Un insegnamento in negativo
Il Vangelo di Marco volge al termine – come l’anno liturgico – e ci viene presentato uno degli ultimi insegnamenti di Gesù, ambientato nel tempio, a Gerusalemme. Esso è presentato prima in controluce, a partire da una controtestimonianza, quella attribuita agli scribi. In verità, i vangeli parlano in maniera cumulativi di «scribi», «scribi e farisei», «sommi sacerdoti», e così via, per indicare genericamente gli esponenti della religione istituzionalizzata, che vedono in Gesù di Nazaret un pericolo per il loro potere, e ne decidono l’eliminazione. Verso costoro è proprio Gesù che mostra di sperimentare una forte tensione, e difatti, ai suoi discepoli e alla folla insegna a distanziarsi da loro. Che cosa rimprovera a loro Gesù? Come dice il testo, anzitutto l’esibizionismo, il formalismo, l’ipocrisia di una religione, di cui si servono per collocarsi al centro dell’attenzione ed emergere su tutti. Fanno ciò che fanno «per farsi vedere», per conquistare l’ammirazione degli altri. Inoltre, sono amanti del denaro, fino al punto di diventare ladri, approfittando del proprio ascendente sulle vedove per derubarle dei loro beni e divorarne le case. Infine, Gesù obietta loro nientemeno che di essere blasfemi, e forse anche atei, perché gettano nel tesoro del tempio molte monete, comunque solo una parte del loro superfluo, e comunque attraverso l’offerta del loro denaro credono di procurarsi il consenso di Dio. In altri termini, reputano Dio qualcuno che si può comprare col denaro.
Un insegnamento in positivo
Gesù ci attira sul lato illuminato della moneta, per offrirci nella vedova un modello di sequela. A quella della pagina evangelica, aggiungeremo anche i caratteri di quella della vedova che nella prima lettura ospita il profeta Elia. La vedova è una persona povera, anzitutto perché una donna, e in quanto tale appartiene ad una categoria considerata di serie inferiore nell’antropologia ebraica dei tempi di Gesù. Inoltre è una vedova, e a quei tempi, se non interveniva un parente con la legge del levirato, la vedova era totalmente priva di mezzi di difesa e sostentamento. Ed ancora, è una persona circondata da sospetto o disprezzo, perché, per le ragioni indicate prima, per campare una vedova accadeva che fosse costretta a darsi alla mendicità o alla prostituzione.

MATERIALE FORNITO ▸
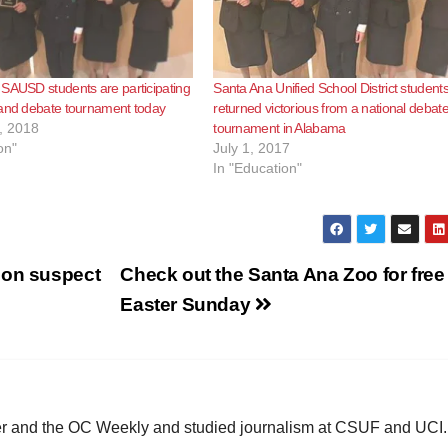
SAUSD students are participating
Santa Ana Unified School District student
 and debate tournament today
returned victorious from a national debat
, 2018
tournament in Alabama
on"
July 1, 2017
In "Education"
ion suspect
Check out the Santa Ana Zoo for free 
Easter Sunday
ster and the OC Weekly and studied journalism at CSUF and UCI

DETTAGLI DELL'ESERCIZIO ▸ Prosegui il commento al Vangelo di Marco sulla vedova nel tempio, ripartendo subito dopo l'ultima frase riportata.

RISPOSTA AL COMPITO ▸
La vedova però è una donna capace di solidarietà, perché tra le urne del tesoro in cui finiva il denaro ve ne erano di quelle destinate ai poveri. Anche quella del profeta Elia cede alla richiesta di condividere con uno straniero (la scena si svolge a Sarèpta, quindi fuori Israele). Dunque in lei la povertà non la conduce a rinchiudersi ma al contrario la rende attenta a quella come lei. È stato detto – da chi di queste cose può parlare con più autorità di me – che la fortuna dei poveri non sono i ricchi ma che sono gli altri poveri, perché tra i poveri si innesca più facilmente il circolo virtuoso della condivisione e della solidarietà. Poi la vedova è una donna generosa: la prima dona tutta la farina della sua giara e l’olio del suo orcio, la seconda non dona solo una parte del poco che aveva, ma dona «tutto quello che aveva, tutto quanto aveva per vivere». Finalmente, la vedova fa tutto questo, perché una donna la cui forza è la fiducia in Dio: «per la vita del Signore tuo Dio», dice l’una; e l’altra getta nel tesoro tutto quello che ha per vivere, perché per lei Dio è tutto, e da Dio si attende la vita.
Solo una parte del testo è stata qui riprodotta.